Internet Protocol (IP) networks have become a widely used data infrastructure for delivering digital information e.g. data, voice and streaming video, both locally and world wide. An increasing amount of data traffic delivered over IP networks contains multimedia content.
In a system for delivering media content, said content is most often compressed. There are servers for sending out the media content and receivers for receiving the media content.
TCP (Transport Control Protocol) and UDP (User Data Protocol) are transport protocols used for transporting said media content. The UDP protocol is less complex than TCP, but it does not offer a number of TCP features that can make TCP so useful in certain applications, such as guaranteeing against lost, duplicated, or out of order packets. With the UDP implementation, an application process at the server segments the data into blocks, encapsulates them into UDP and then IP packets, and then delivers them over the IP network with best efforts, i.e. without waiting for receiving acknowledgement. As a result, there is no retransmission of packets and no sliding windowing buffers. A server using UDP is thus capable of delivering data blocks very efficiently without the need to hold the data in its buffer and wait for confirmation, but lost and out-of-order packets are not reported to the server. Therefore, UDP transport does not ensure data delivery and is usually suitable only for use in reliable networks or for situations where unreliable data delivery is acceptable by the end applications.

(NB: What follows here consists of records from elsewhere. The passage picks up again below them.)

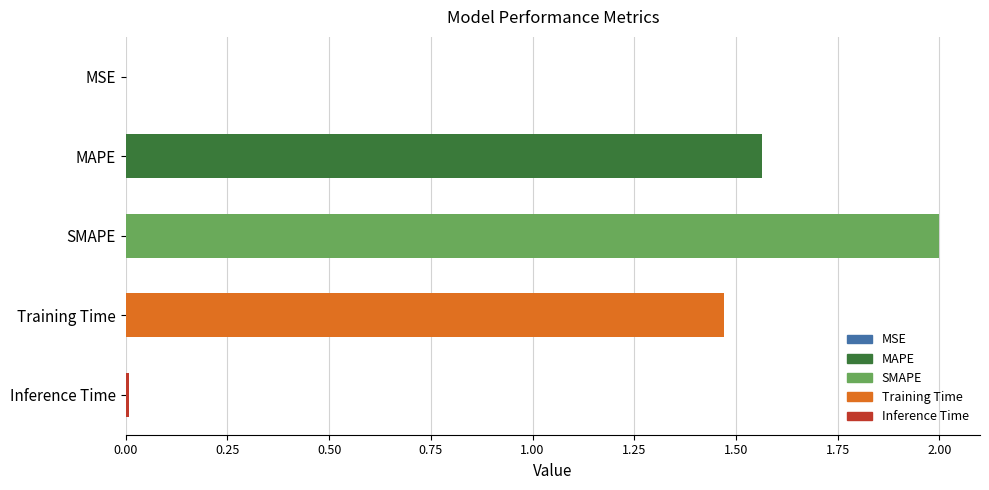

Is it true that the value at Inference Time is 0.0?

True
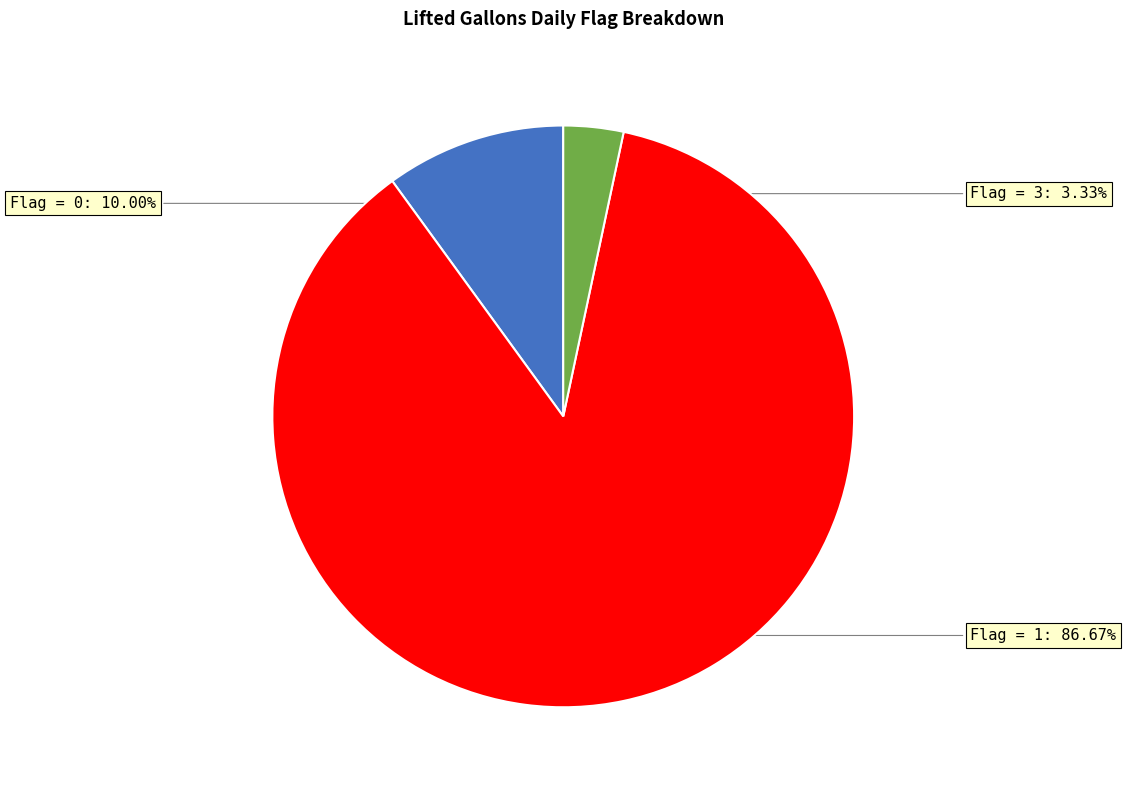

What is the smallest slice in the pie chart?

Flag = 3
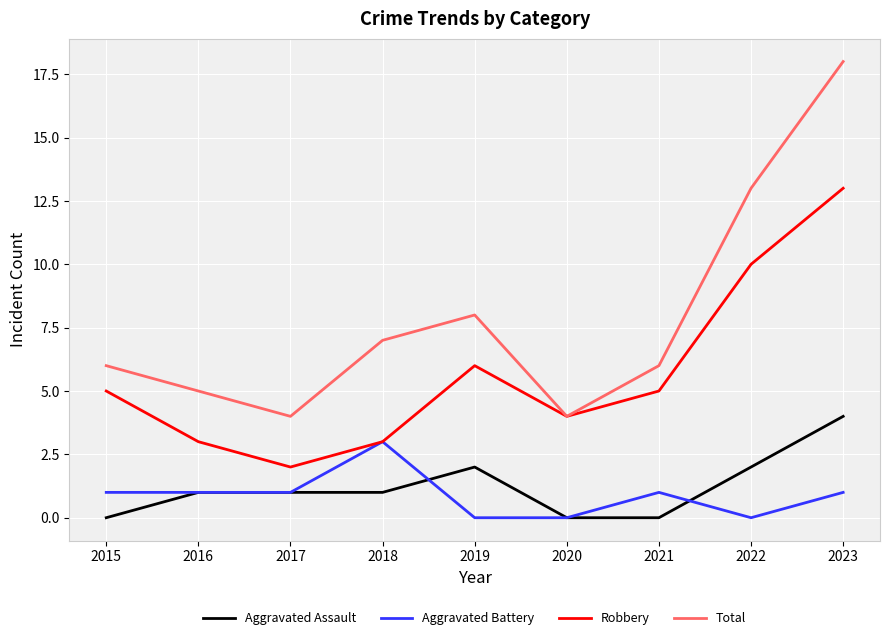

List the series in order of their peak value, highest first.

Total, Robbery, Aggravated Assault, Aggravated Battery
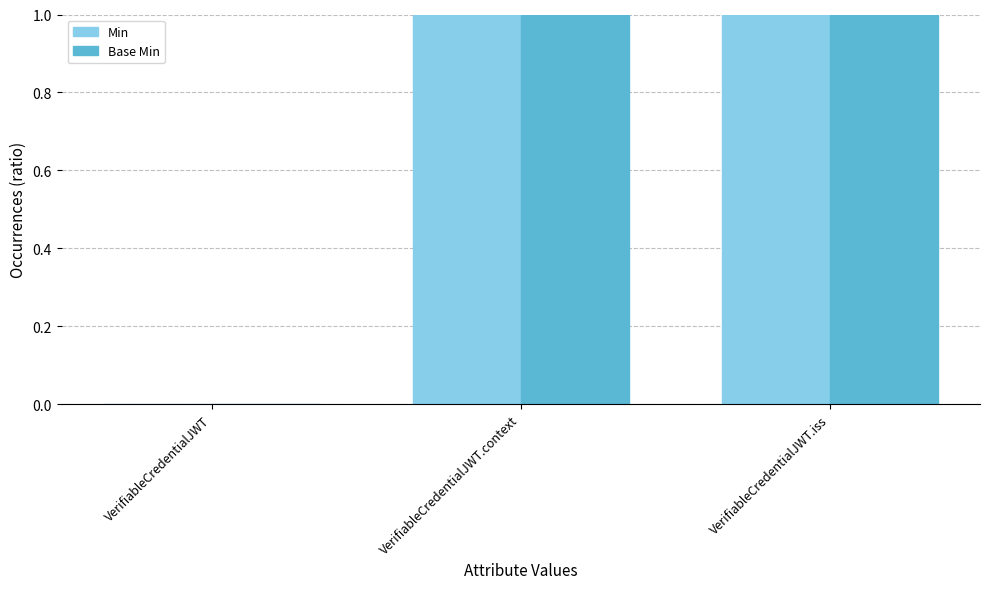

Is the value of Base Min at VerifiableCredentialJWT.iss greater than the value of Min at VerifiableCredentialJWT?

Yes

Compressed data, such as Moving Picture Expert Group 2-Transport stream (MPEG2-TS) is extremely sensitive to data packet loss. Lost packets mean bad end user experience. Retransmission of lost video packets is often an essential function in IPTV networks and the solutions implementing retransmission typically use Real-time Transport protocol (RTP).
RTP transport provides a mechanism for detecting lost packets by implementing a sequence number for each video packet number for each video packet. RTP retransmission is known and standardized. In the RFC4548 an RTP payload format for performing retransmission is defined.
The most common way of transmitting video is using MPEG2-TS over UDP. Video is sensitive for packet loss. Considering the packet loss issue, MPEG-TS is not worse than any other transport protocol. It is the loss of video encoded data itself when UDP packets are lost that is a problem.
As UDP is in itself unreliable, any retransmission of lost traffic must be handled on the application level. Since both UDP and MPEG2-TS lacks a unique identifier per packet, there is obviously a problem to directly identify a specific data packet, data block or data frame in the stream and retransmission can't take place with current technologies.